Games should try to explore all sides of the subject they are approaching

May 30, 2014 00:15 GMT  ·  By

Tropico 5 is a game about creating a self-sustaining island, keeping a positive cash flow and about competing missions from a variety of characters, in many ways a lighter city builder than the SimCity series from Maxis.

The flavor of the experience is given by the fact that player’s in-game avatar is not a mayor who only looks out for the needs of his people, but El Presidente, a vaguely Caribbean dictator who is mostly interested in the long-term future of his own clan and in stashing away as much cash into a Swiss bank account as possible.

The developers at Haemimont Games and publisher Kalypso choose to play the authoritarian tendencies of the character for laughs most of the time, although it’s certainly rather easy for the player to dispose of rivals and break up demonstrations using the force of the military.

But I realized I had a problem with Tropico 5 and its approach to politics when I read the load and save screens which featured “humorous” details about various tyrannical rulers and their habits and saw one that featured Nicolae Ceausescu.

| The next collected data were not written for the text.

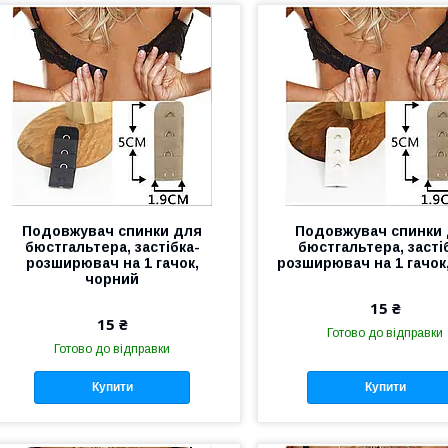
Подовжувач спинки для
Подовжувач спинки
бюстгальтера, застібка-
бюстгальтера, засті
розширювач на 1 гачок,
розширювач на 1 гачок,
чорний
15 ₴
15 ₴
Готово до відправки
Готово до відправки
Купити
Купити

I come from Romania, a country that’s now part of both the European Union and NATO, but which has a recent history of being dominated by the Communist Party, which ruled with an iron fist and used a powerful internal security service to spy on its own citizens while syphoning a lot of money into outside bank accounts.

Nicolae Ceausescuy stood at the top of the entire apparatus as the leader of the party until he was deposed in a popular uprising in 1989.

When seen fragmentary, as presented by Tropiso 5, his actions might seem laughable and weird, but he was a calculated and capable dictator who knew how to secure his own power by terrorizing the population and eliminating all potential rivals.

The game does itself a disservice by not offering a fuller picture of the rulers who are featured in its loading screens because it creates an image of politics that’s restrictive and falsely comical.

Players who might not be students of history will be unable to see what a figure like El Presidente can do to a country and might believe that a lack of democracy is not great crime.

But the XX century and the many rulers who have oppressed their citizens are an example of the dark side of authoritarian regimes and even a simple video game has a responsibility to show those who play it all sides of the coin and inform them about the comical and the dark side of dictatorships.